Re: kernel/d-i/security/release meeting at DebConf6
On Wed, May 24, 2006 at 10:31:08AM +0200, Andreas Barth wrote:
> * Sven Luther (email@example.com) [060524 06:33]:
> > Well, as a proof of my claims, the sarge d-i released with a known remote
> > security hole, and there has been no (or maybe 1 by now ?) d-i update since
> > then.
> You mean, a remote root exploitable hole? If so, which bug, and why
> wasn't that information sent to debian-release? Or is it "just" a remote
Ah, i don't remember the details exactly. It was indeed a remote security
issue, but i don't remember if it was an exploit or a DoS kind of thingy. The
issue was well known by the release managers of the time, and the decision to
ship with it was taken in conjunction between the release managers and the d-i
team.
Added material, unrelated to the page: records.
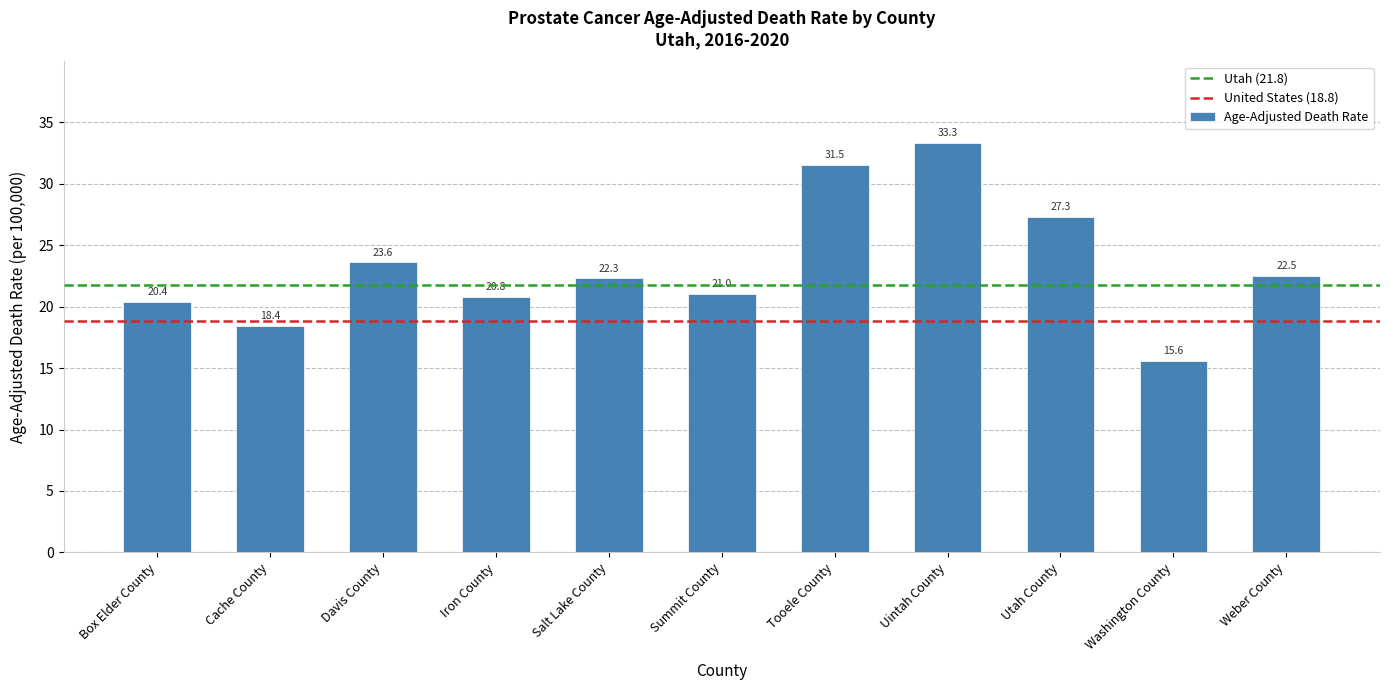

What is the minimum value shown in the chart?

15.6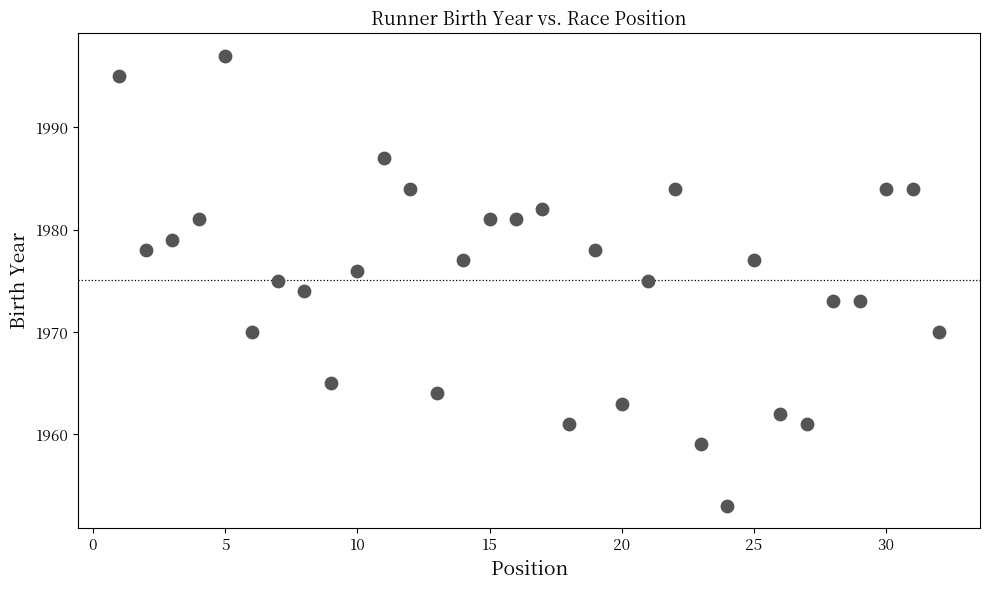

What is the range of Y values (max minus min)?

44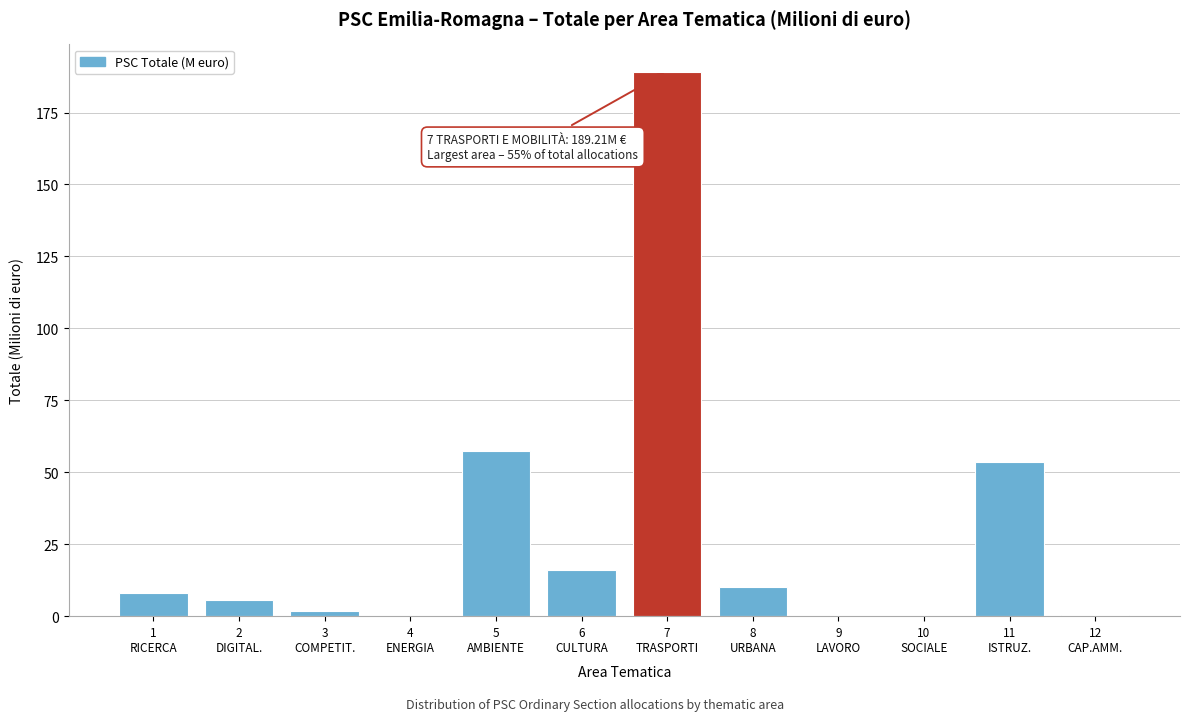

What is the greatest value displayed?

189.2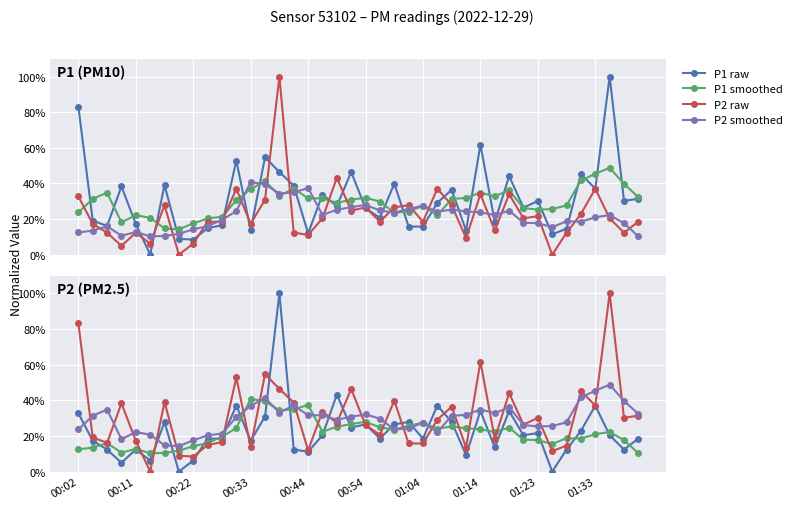

The P2 raw series shows 51.7 at 01:04. True or false?

False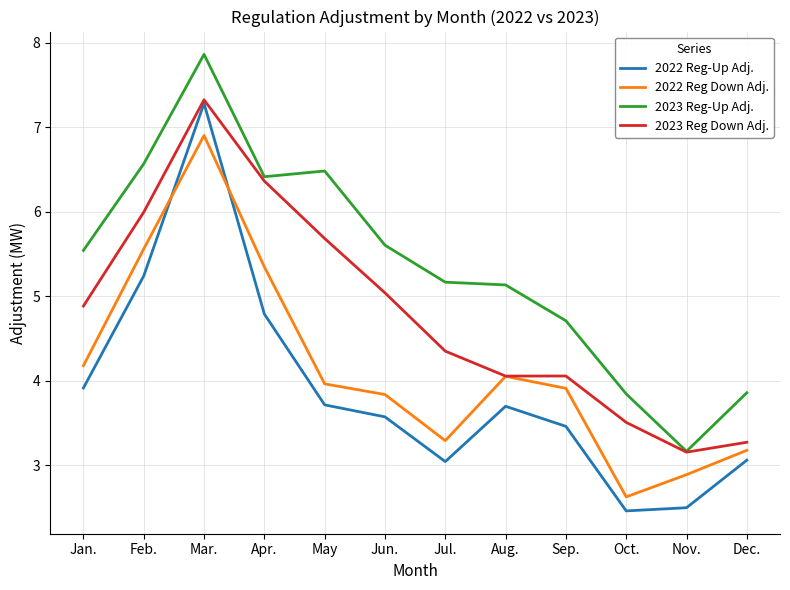

What is the average value of the 2022 Reg Down Adj. series?

4.1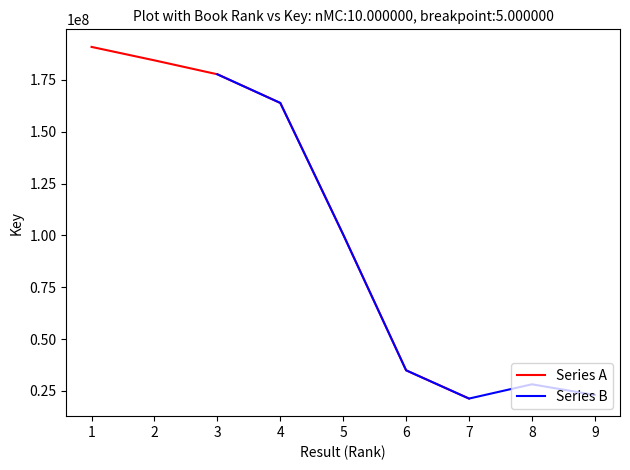

What is the highest value of the Series A series?

190922056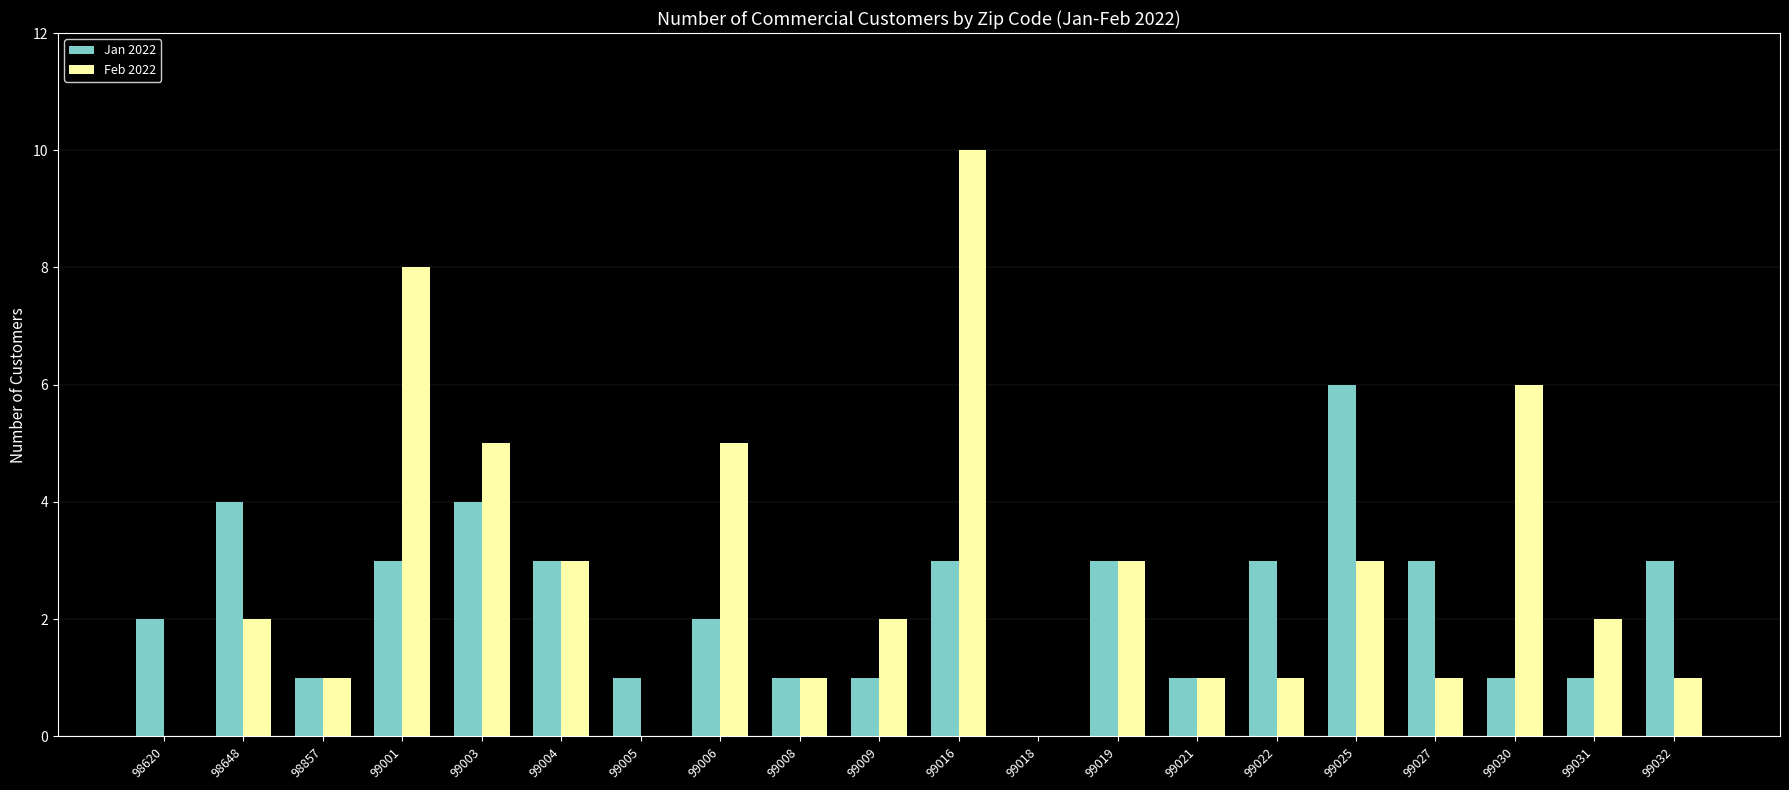

What is the difference between the Jan 2022 values at 99022 and 99021?

2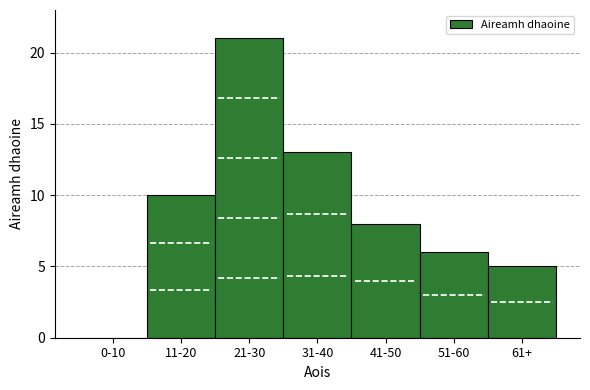

Reading left to right, list all the values displayed in this chart.

0-10=0	11-20=10	21-30=21	31-40=13	41-50=8	51-60=6	61+=5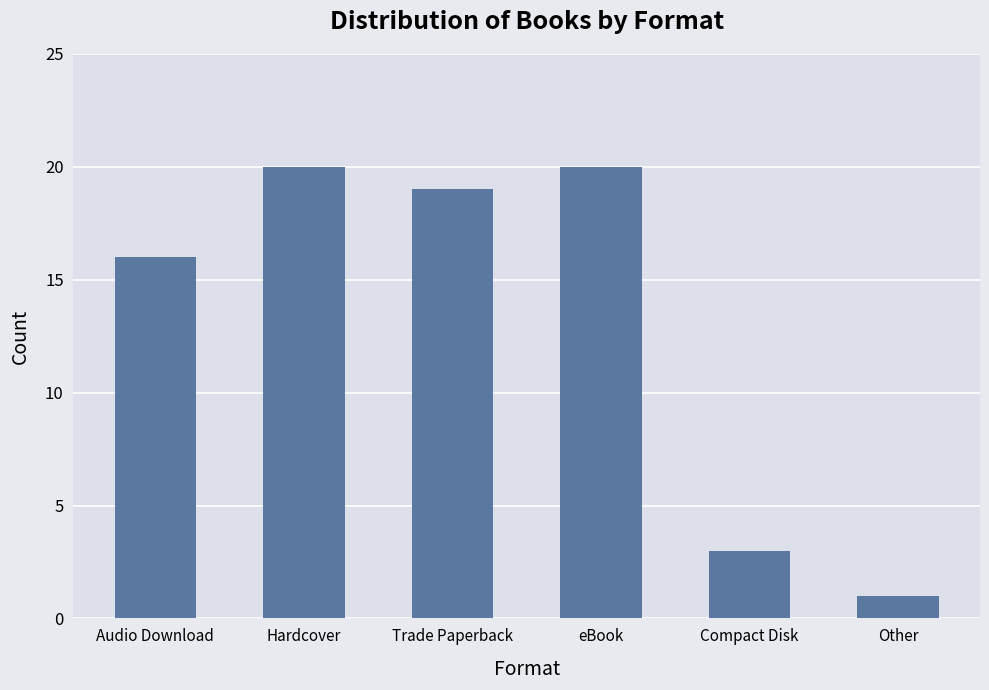

At which category does the chart reach its minimum across all series?

Other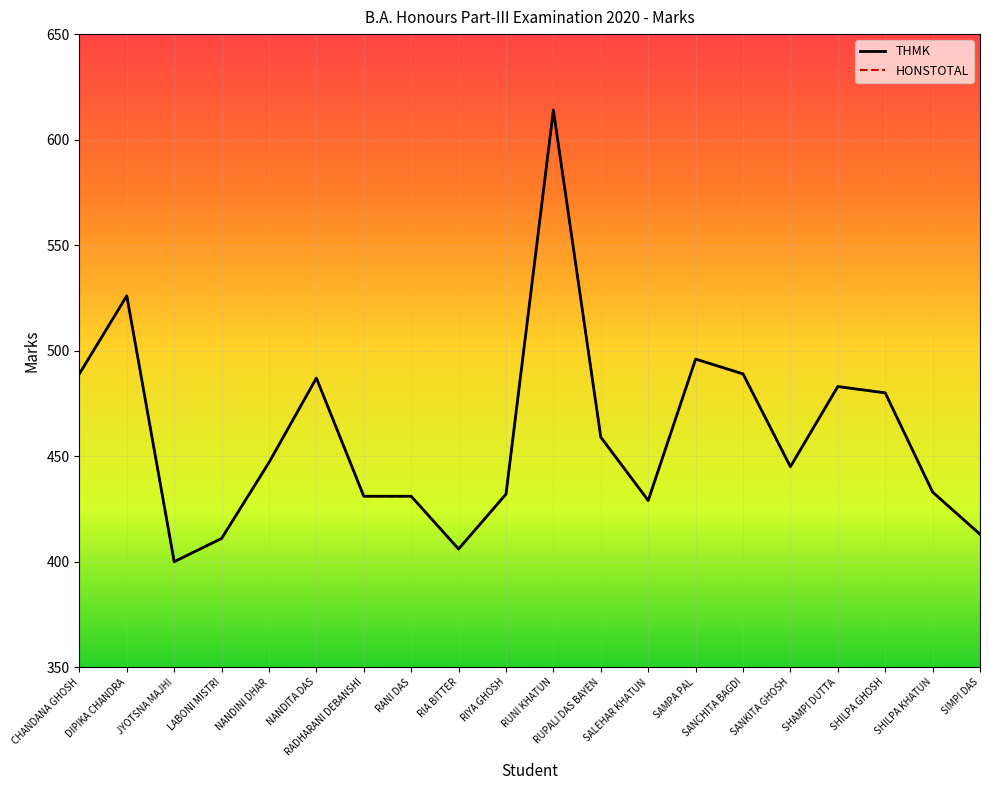

True or false: HONSTOTAL has more than 2 interior local peaks.

True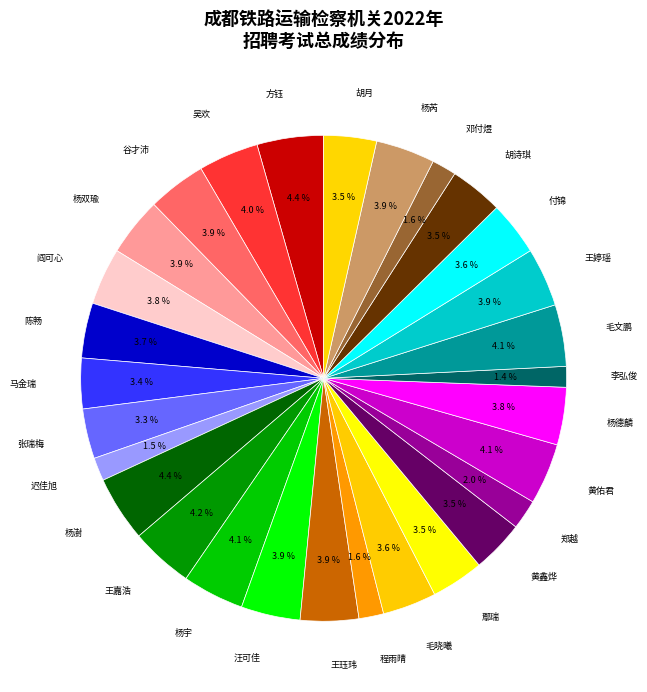

Combined, do 陈畅 and 王嘉浩 account for over 50%?

No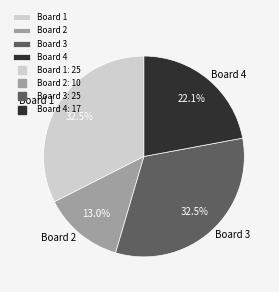

Which has a higher value, Board 1 or Board 2?

Board 1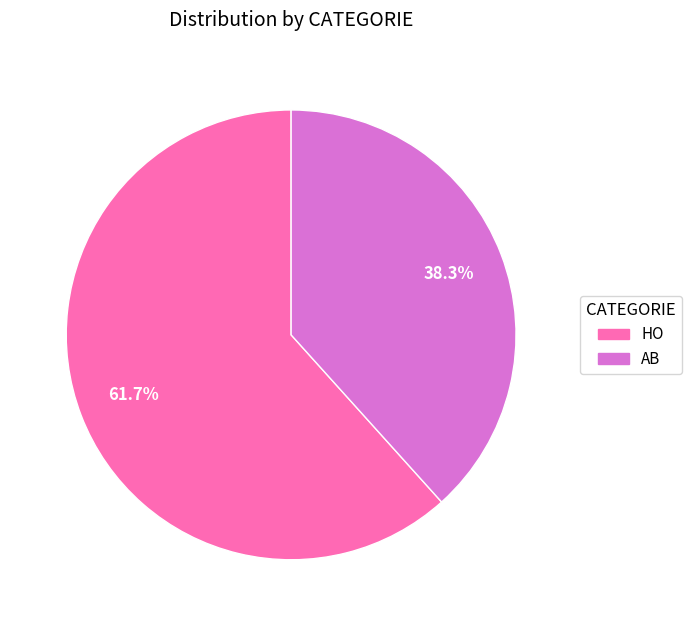

Count the number of slices in the pie.

2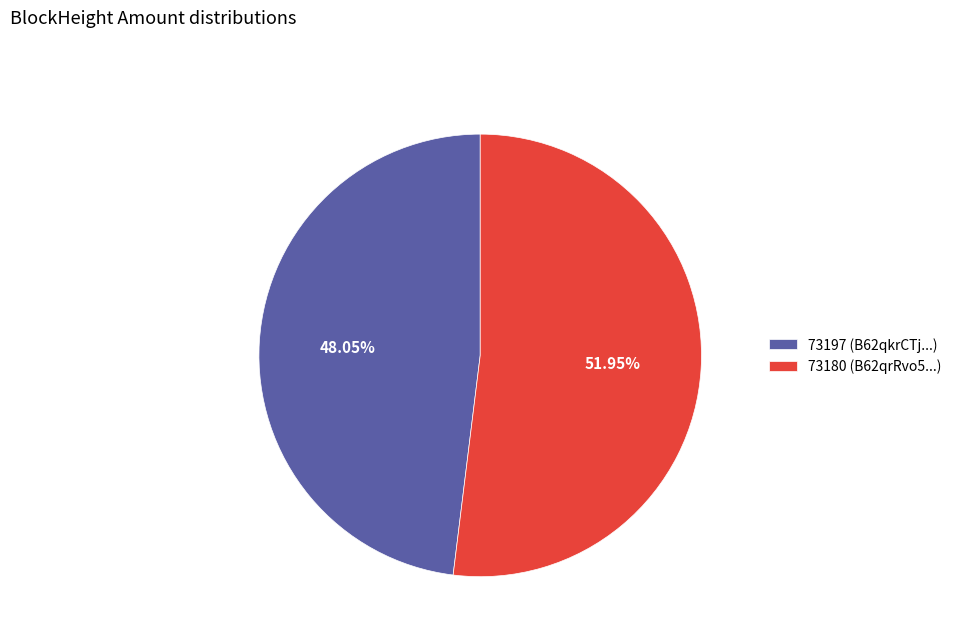

Do 73180 (B62qrRvo5...) and 73197 (B62qkrCTj...) together represent more than half of the pie?

Yes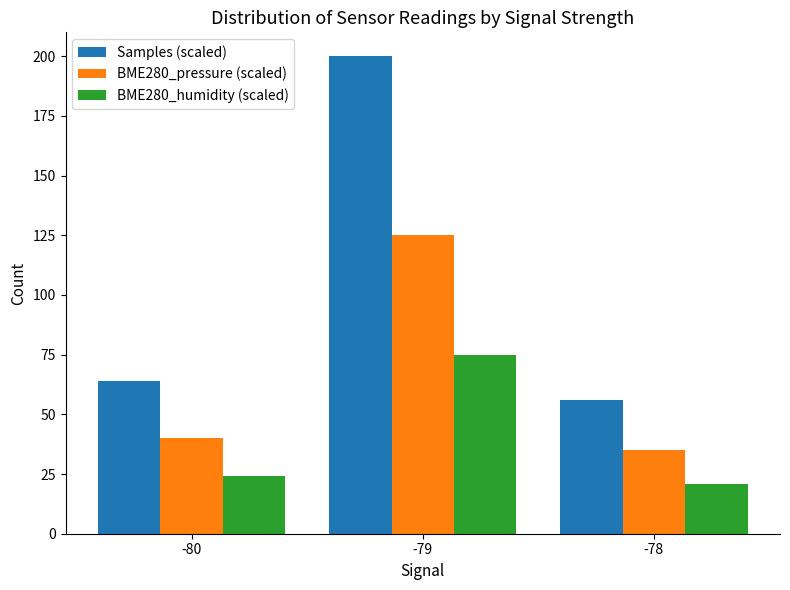

Which category has the highest value in the Samples (scaled) series?

-79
The rationale was that d-i was going to install a newer kernel anyway,
and the system would be vulnerable only during the time of the install, which
still seemed unacceptable to me back then, altough a bit less so if it was
just a DoS, but my understanding of back then was that it was a hole. I may
have been wrong though.
The issue is widely documented on the lists, debian-boot, probably
debian-kernel, and maybe even debian-release in april 2005, as well as the
subsequent kernel changelog entry of the sarge kernel.
The problem back then was that the poor kernel state meant a 30+ days upgrade
path, which was partly caused by the kernel, but partly by the d-i folk too.
> > And again this time, d-i freeze is scheduled
> > first week of august, and this means we need to have the kernels frozen a week
> > or so before that. This is something like 5 month before the actual release
> > date of etch.
> You are ignoring that we have scheduled a time to update the kernel
> again before release of etch.
Ah, nice. But would this include an abi-changing kernel upgrade ? I fear not,
given the trouble of abi changes for security upgrades. In any case, it
doesn't include an upstream kernel version bump in the planes i have read,
We should be able to rebuild all those packages on all release arches within a
couple of days, a week at most, if we do it right. This doesn't seem to be
worth the effort to many in this discussion though, who prefer the status-quo.